■ REQUIRED WORK: Verbatim copy, images excluded: write out each record shown below.

■ DATA SHOWN:
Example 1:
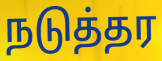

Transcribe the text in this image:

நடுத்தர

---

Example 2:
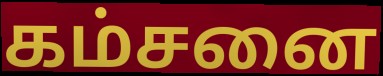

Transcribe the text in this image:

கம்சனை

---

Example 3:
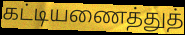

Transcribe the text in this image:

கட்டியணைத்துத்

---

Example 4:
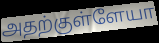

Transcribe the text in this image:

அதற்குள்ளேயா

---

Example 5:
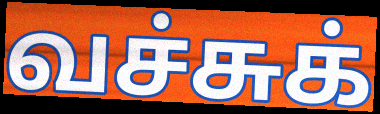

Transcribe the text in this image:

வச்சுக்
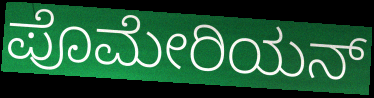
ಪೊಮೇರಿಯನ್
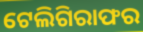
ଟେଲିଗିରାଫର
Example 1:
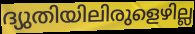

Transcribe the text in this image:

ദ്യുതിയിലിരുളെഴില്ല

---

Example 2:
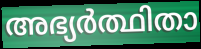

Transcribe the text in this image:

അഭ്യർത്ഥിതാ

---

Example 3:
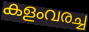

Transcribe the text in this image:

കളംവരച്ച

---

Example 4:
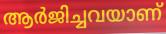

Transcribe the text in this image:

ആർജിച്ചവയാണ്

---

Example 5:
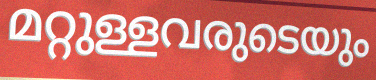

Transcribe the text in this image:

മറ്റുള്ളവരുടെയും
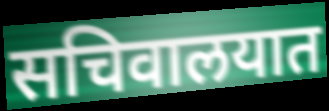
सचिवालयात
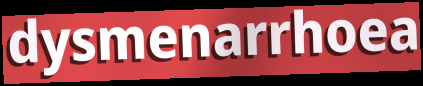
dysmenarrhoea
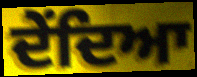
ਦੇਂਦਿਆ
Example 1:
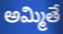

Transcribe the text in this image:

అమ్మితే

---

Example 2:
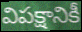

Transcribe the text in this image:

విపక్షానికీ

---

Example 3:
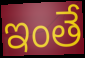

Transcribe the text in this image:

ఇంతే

■ SOLUTION BELOW:
Example 1:

Transcribe the text in this image:

நடுத்தர

---

Example 2:

Transcribe the text in this image:

கம்சனை

---

Example 3:

Transcribe the text in this image:

கட்டியணைத்துத்

---

Example 4:

Transcribe the text in this image:

அதற்குள்ளேயா

---

Example 5:

Transcribe the text in this image:

வச்சுக்
ಪೊಮೇರಿಯನ್
ଟେଲିଗିରାଫର
Example 1:

Transcribe the text in this image:

ദ്യുതിയിലിരുളെഴില്ല

---

Example 2:

Transcribe the text in this image:

അഭ്യർത്ഥിതാ

---

Example 3:

Transcribe the text in this image:

കളംവരച്ച

---

Example 4:

Transcribe the text in this image:

ആർജിച്ചവയാണ്

---

Example 5:

Transcribe the text in this image:

മറ്റുള്ളവരുടെയും
सचिवालयात
dysmenarrhoea
ਦੇਂਦਿਆ
Example 1:

Transcribe the text in this image:

అమ్మితే

---

Example 2:

Transcribe the text in this image:

విపక్షానికీ

---

Example 3:

Transcribe the text in this image:

ఇంతే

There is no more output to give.